** Try it **
All lines that hold the string "into" should be copied. Find them in the listing below.

** Record extracts **

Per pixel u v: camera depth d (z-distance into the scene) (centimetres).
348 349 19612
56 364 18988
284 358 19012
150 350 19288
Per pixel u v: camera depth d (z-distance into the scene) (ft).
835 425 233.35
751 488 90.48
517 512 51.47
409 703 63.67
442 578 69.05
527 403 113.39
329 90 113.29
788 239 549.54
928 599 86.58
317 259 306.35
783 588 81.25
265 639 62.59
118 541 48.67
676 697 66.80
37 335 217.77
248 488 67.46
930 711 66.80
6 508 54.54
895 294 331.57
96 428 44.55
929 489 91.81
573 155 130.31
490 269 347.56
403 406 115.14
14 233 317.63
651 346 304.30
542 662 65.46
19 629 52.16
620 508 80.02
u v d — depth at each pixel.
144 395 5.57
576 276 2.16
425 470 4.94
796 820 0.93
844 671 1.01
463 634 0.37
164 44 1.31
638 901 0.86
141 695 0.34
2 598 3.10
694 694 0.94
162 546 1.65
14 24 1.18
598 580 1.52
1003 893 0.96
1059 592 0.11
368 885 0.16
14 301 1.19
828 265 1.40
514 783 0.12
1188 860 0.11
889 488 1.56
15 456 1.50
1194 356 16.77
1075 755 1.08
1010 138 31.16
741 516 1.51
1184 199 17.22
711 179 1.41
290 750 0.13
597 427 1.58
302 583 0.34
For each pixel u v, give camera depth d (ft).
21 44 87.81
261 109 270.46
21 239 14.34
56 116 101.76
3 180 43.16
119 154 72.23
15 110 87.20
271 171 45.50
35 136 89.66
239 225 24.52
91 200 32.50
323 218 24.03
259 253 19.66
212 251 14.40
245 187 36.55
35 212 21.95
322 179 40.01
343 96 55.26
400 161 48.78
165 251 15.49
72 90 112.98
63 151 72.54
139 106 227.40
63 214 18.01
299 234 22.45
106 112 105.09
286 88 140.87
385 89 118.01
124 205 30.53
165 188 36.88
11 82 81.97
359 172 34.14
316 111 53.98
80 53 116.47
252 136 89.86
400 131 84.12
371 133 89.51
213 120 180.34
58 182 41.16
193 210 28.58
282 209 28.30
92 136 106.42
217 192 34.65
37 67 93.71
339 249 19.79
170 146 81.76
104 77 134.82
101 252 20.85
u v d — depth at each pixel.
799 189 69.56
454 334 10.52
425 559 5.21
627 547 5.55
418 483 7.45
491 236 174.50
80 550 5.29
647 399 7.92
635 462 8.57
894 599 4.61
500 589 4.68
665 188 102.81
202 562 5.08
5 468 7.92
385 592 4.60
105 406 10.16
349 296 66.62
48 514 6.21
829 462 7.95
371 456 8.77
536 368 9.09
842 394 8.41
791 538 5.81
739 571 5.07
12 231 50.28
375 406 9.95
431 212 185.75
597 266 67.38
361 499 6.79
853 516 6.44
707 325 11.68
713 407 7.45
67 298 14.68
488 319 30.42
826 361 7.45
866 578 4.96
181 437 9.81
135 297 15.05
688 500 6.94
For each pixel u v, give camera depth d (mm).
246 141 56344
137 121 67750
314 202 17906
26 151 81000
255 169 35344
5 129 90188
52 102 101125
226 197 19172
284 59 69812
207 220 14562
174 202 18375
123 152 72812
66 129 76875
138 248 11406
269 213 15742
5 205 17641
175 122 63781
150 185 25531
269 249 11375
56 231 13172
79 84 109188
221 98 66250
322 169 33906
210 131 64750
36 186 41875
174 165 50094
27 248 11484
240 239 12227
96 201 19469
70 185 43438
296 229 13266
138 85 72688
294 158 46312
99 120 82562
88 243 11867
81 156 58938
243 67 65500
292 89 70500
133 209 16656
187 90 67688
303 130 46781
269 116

** Expected answer **
Per pixel u v: camera depth d (z-distance into the scene) (centimetres).
Per pixel u v: camera depth d (z-distance into the scene) (ft).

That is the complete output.